Textauszug:
※ ※ ※

Fisch und Fleisch müssen draußenbleiben: Während das Speisenangebot in der Mensa der Universität Luzern vegen-vegetarisch konzipiert ist, gibt es draußen am Foodtruck auch Gerichte mit Fleisch und Fisch.
Universität Luzern
Fisch und Fleisch müssen draußenbleiben: Während das Speisenangebot in der Mensa der Universität Luzern vegen-vegetarisch konzipiert ist, gibt es draußen am Foodtruck auch Gerichte mit Fleisch und Fisch.

Veggie für alle! Die Mensa der Universität Luzern empfängt wieder Gäste – und startet mit einem vegetarisch-veganen Speisenangebot. Nach einem Soft-Opening soll der volle Speiseplan jetzt auf die Menüs kommen. Ein gemischtes Medien-Echo begleitet den Neustart.

※ ※ ※

Vorliegende Einträge:
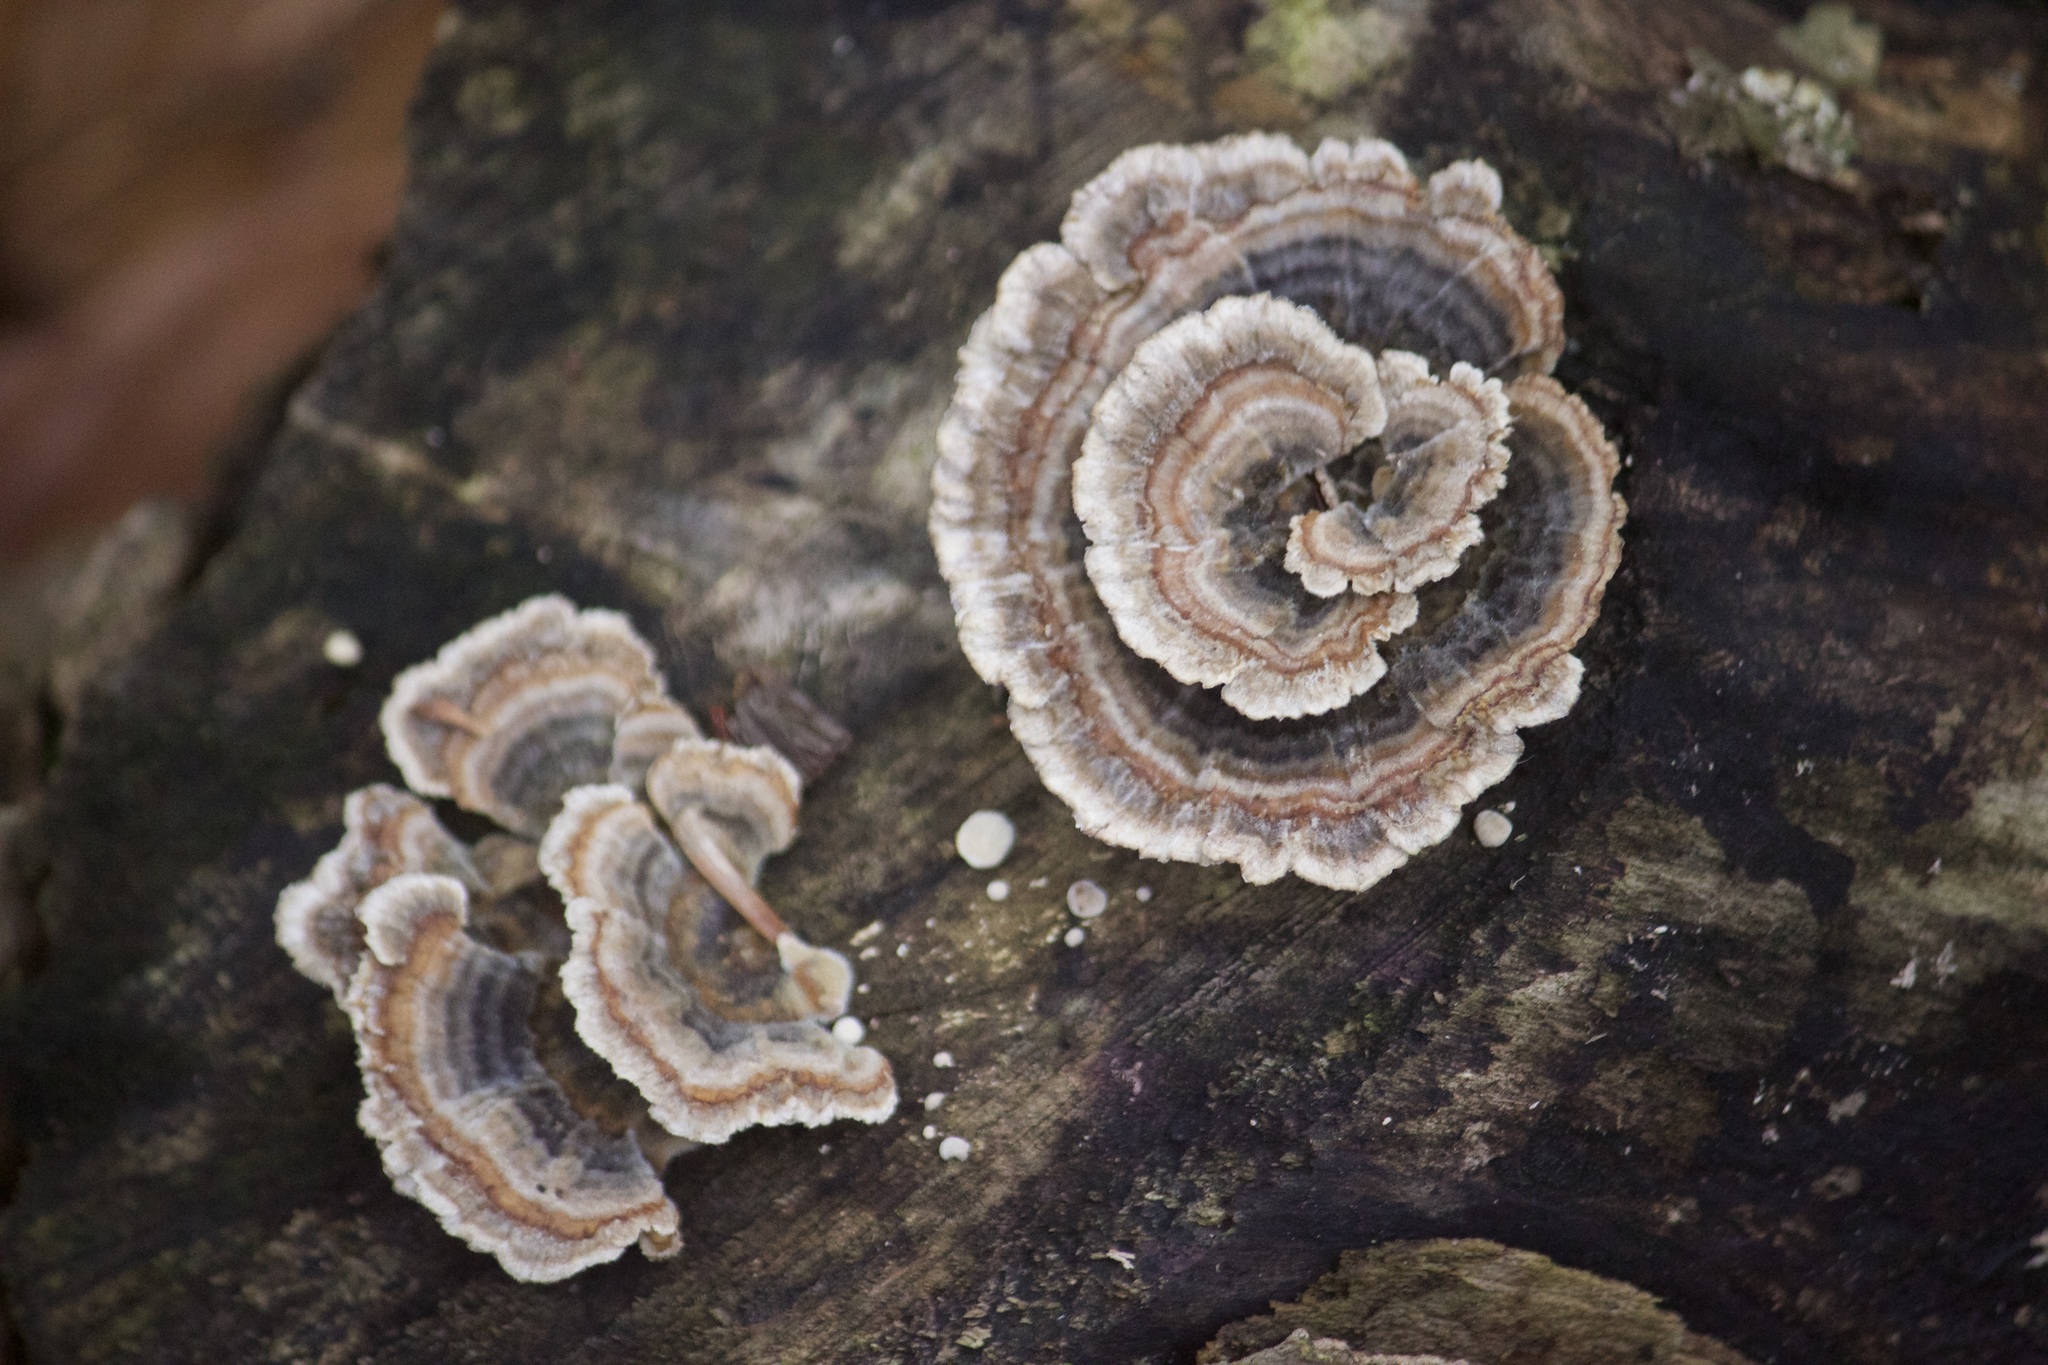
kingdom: Fungi
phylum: Basidiomycota
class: Agaricomycetes
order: Polyporales
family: Polyporaceae
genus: Trametes
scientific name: Trametes versicolor
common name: Turkeytail
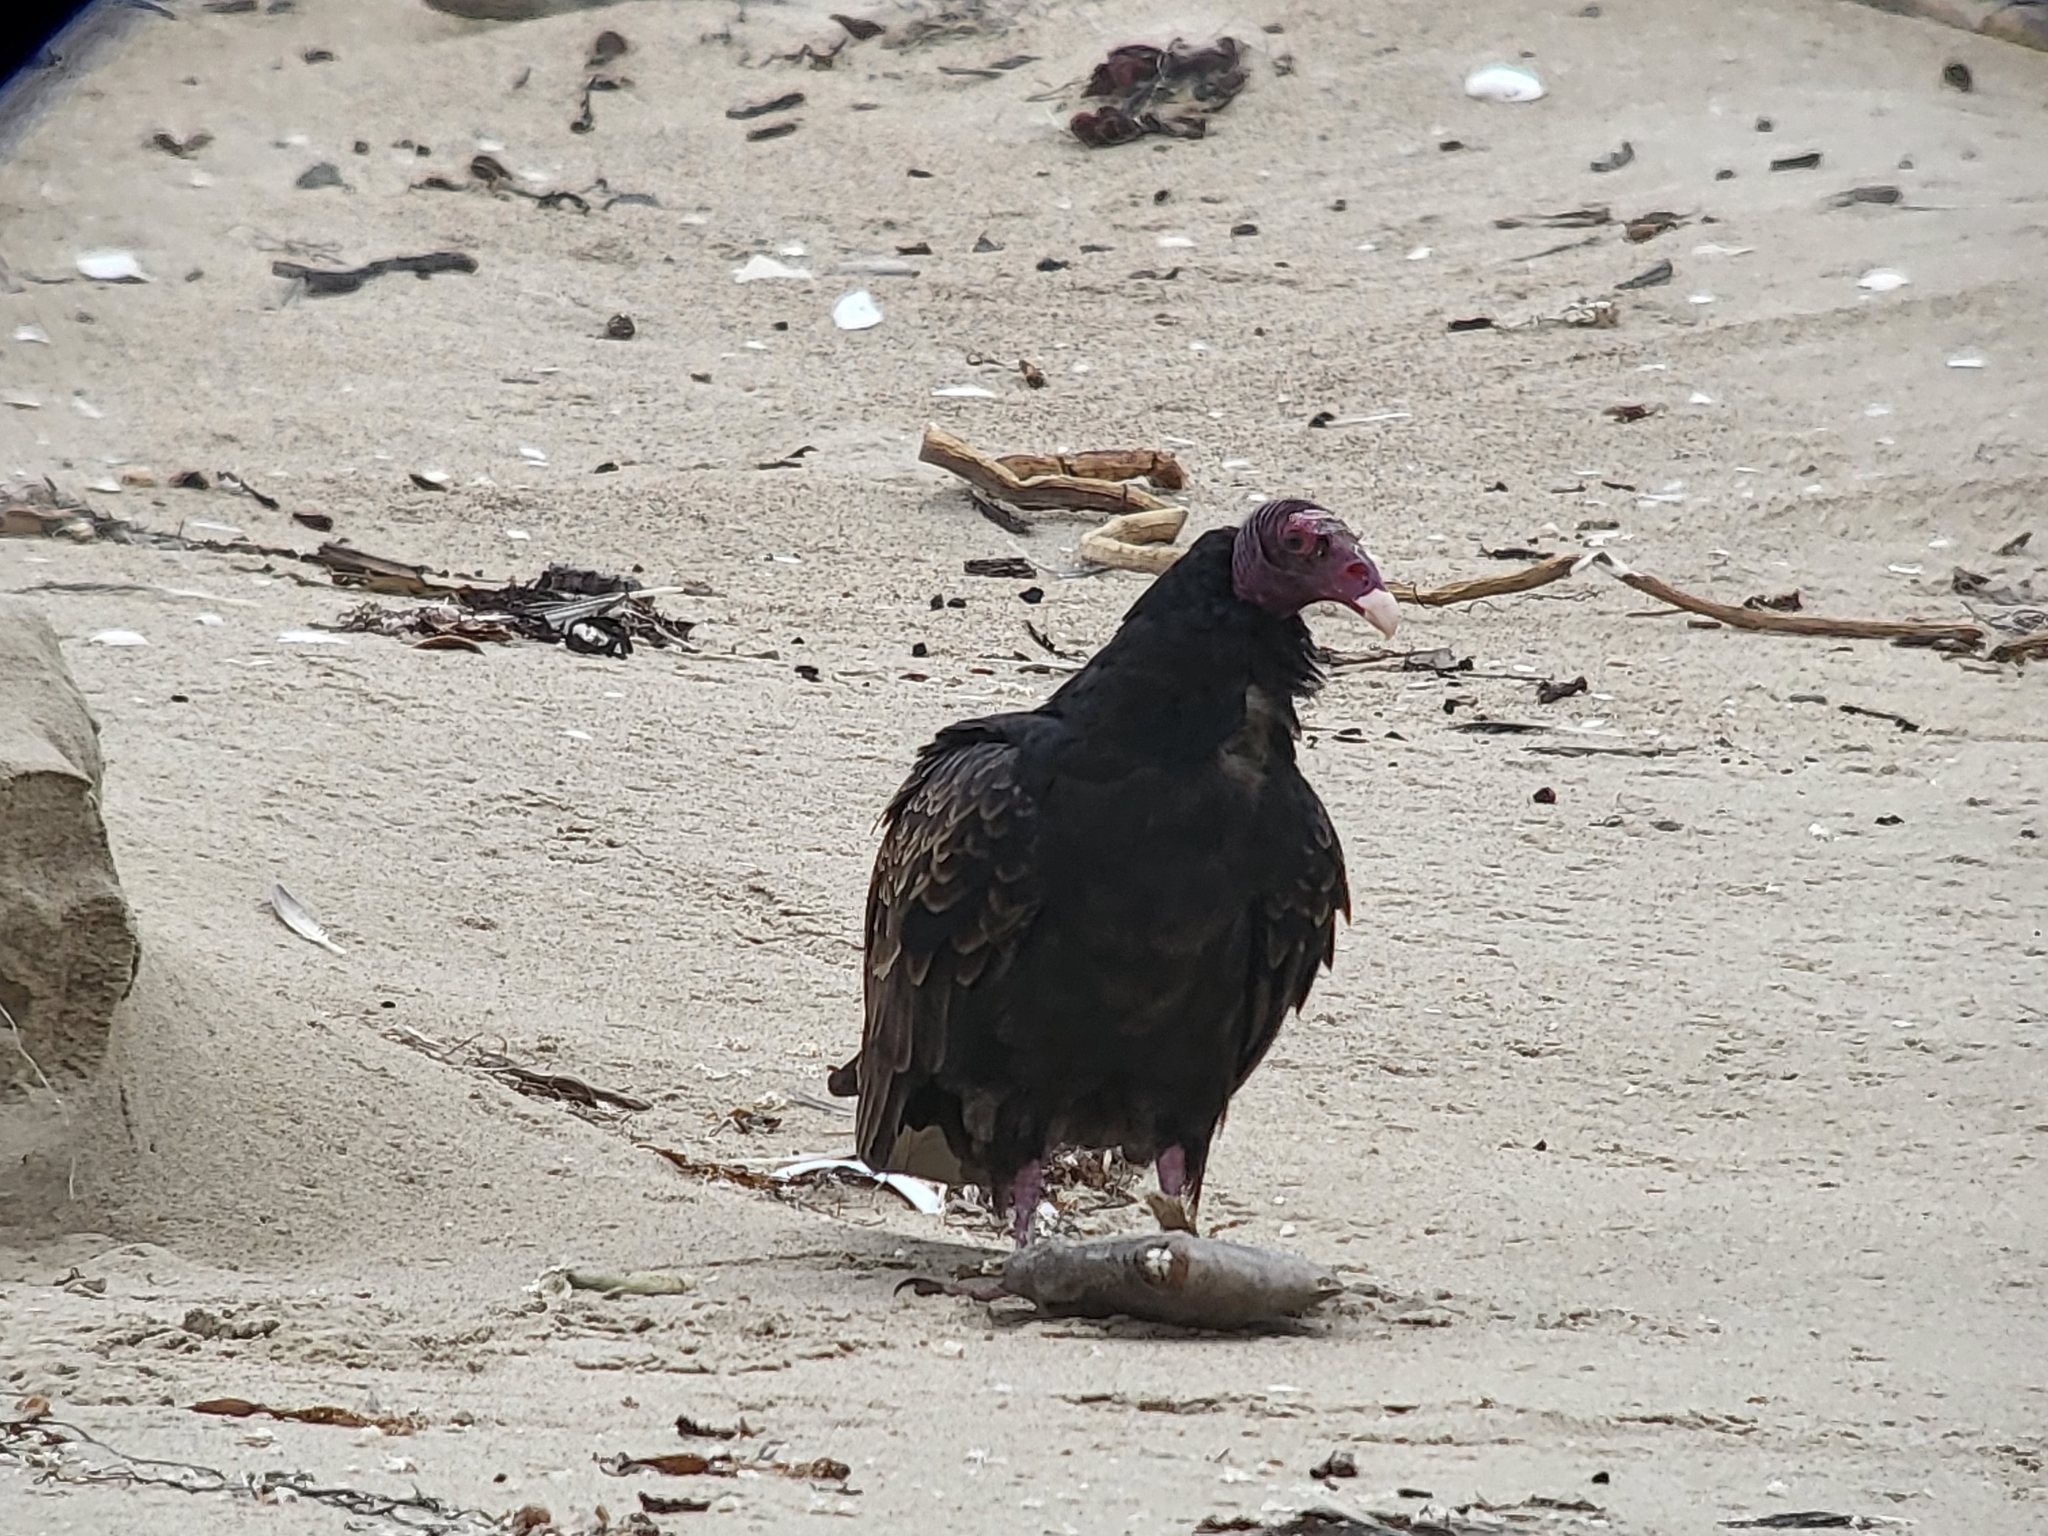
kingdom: Animalia
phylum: Chordata
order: Tetraodontiformes
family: Balistidae
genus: Balistes
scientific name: Balistes polylepis
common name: Finescale triggerfish
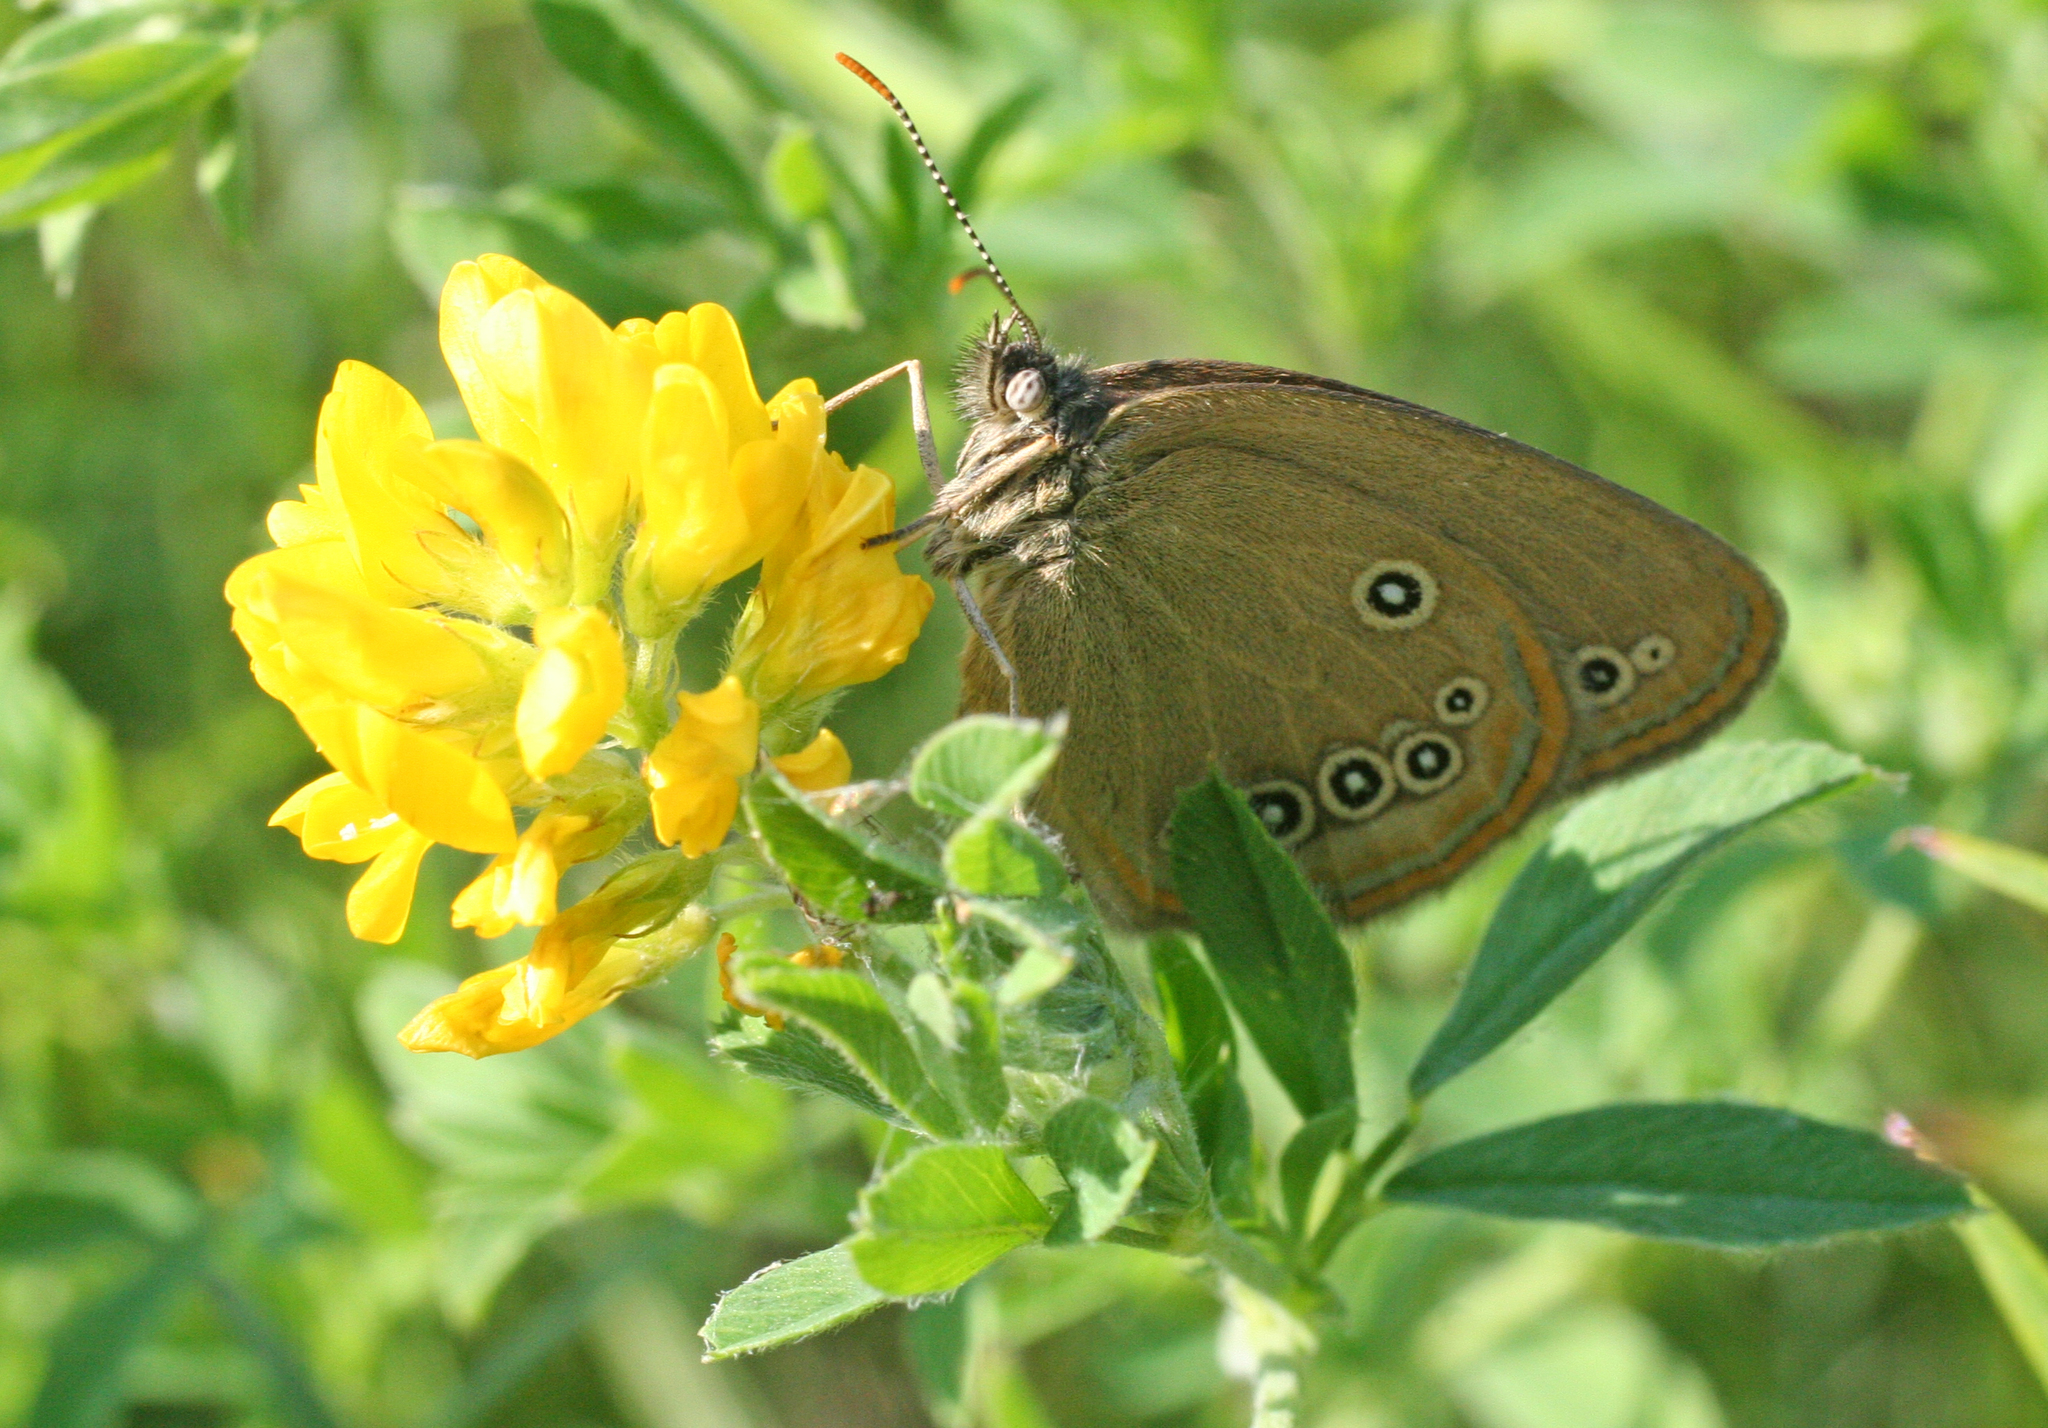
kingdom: Animalia
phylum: Arthropoda
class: Insecta
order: Lepidoptera
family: Nymphalidae
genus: Coenonympha
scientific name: Coenonympha oedippus
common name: False ringlet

※ ※ ※

Schriftliche Aufgabe:
Schreib den Text über die fleischlose Mensa der Universität Luzern nach seinem letzten Satz weiter.

Ergebnis der Übung:
Die Luzerner Zeitung sieht die Universität in einer Pionierrolle. Das Schweizer Radio und Fernsehen (SRF) widmet der Tatsache, dass Luzerner Studierende in der Mensa nur noch Veggie und Vegan vorfinden, einen Beitrag inklusive Meinungs-Popourri potenzieller Gäste. Thomas Frey, ZFV-Verantwortlicher Bildung darin: "Wir können alle Komponenten abdecken, Eiweiß, Kohlehydrate, Gemüse und die verschiedenen Nährstoffe. Mit der Qualität werden wir die Gäste überzeugen, dass rein vegane und vegetarische Angebote wirklich eine Alternative sind."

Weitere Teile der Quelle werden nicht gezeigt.